Growth and Development • Growth and development process. Even single-celled organisms grow. When first formed by cell division, they are small, and must grow and develop into mature cells.
Energy Acquisition and Release • Energy acquisition and release. One view of life is that it is a struggle to acquire energy (from sunlight, inorganic chemicals, or another organism), and release it. Energy is essential in maintaining metabolism and performing life processes.

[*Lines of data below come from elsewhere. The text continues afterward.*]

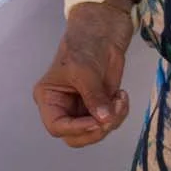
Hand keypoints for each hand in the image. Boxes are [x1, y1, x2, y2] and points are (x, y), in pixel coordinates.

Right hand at [32, 5, 134, 147]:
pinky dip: (120, 114)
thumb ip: (93, 97)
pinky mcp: (101, 107)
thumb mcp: (84, 71)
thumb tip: (104, 120)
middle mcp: (63, 108)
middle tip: (110, 116)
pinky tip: (122, 96)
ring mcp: (83, 109)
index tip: (96, 122)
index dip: (75, 129)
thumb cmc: (83, 47)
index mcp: (49, 98)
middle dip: (96, 130)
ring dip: (112, 121)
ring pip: (95, 132)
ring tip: (120, 99)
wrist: (103, 34)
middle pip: (75, 136)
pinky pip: (110, 122)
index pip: (56, 126)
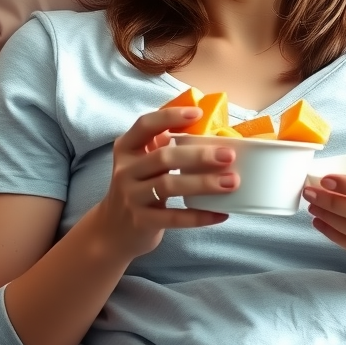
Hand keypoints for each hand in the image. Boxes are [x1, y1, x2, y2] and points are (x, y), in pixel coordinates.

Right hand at [92, 106, 237, 259]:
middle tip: (228, 155)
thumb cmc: (138, 188)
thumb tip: (210, 130)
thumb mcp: (142, 163)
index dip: (170, 116)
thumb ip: (164, 146)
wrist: (114, 231)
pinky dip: (199, 216)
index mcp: (127, 149)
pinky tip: (221, 214)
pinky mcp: (141, 221)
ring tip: (231, 182)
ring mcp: (131, 196)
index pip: (145, 125)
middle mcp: (125, 170)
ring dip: (203, 183)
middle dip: (199, 155)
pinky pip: (174, 218)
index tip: (198, 113)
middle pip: (163, 157)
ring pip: (168, 185)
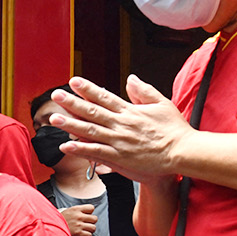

Interactions • Interactions. Living things interact with their environment as well as each other. Organisms obtain raw materials and energy from the environment or another organism.
Response to Stimuli • Detection and response to stimuli from their surrounding environment (both internal and external).
The level of the sugar glucose in your blood is an example of an internal stimulus. If this level gets low your body responds by making you feel hungry.
Homeostasis • Homeostasis. Homeostasis, or balance, is the maintenance of a constant (yet also dynamic) internal environment in terms of temperature, pH, water concentrations, etc.
Evolution by means of Adaptation • Adaptation. Living things are suited to their mode of existence . Charles Darwin began the recognition of the marvelous adaptations all life has that allow those organisms to exist in their environment. • Note: Individuals do not adapt during their lifetime. Populations adapt over generations.
This is just an image I found to give you some perspective on the things around you. • We will discuss each of these levels of organization in detail this semester.
Jump In! • On the back of your notes draw an example of a living thing. Be sure to list: • how it reproduces • how it communicates with other organisms • how it senses stimuli from the environment • how you think it maintains homeostasis • how this particular organism has changed over time or will possibly change in the future.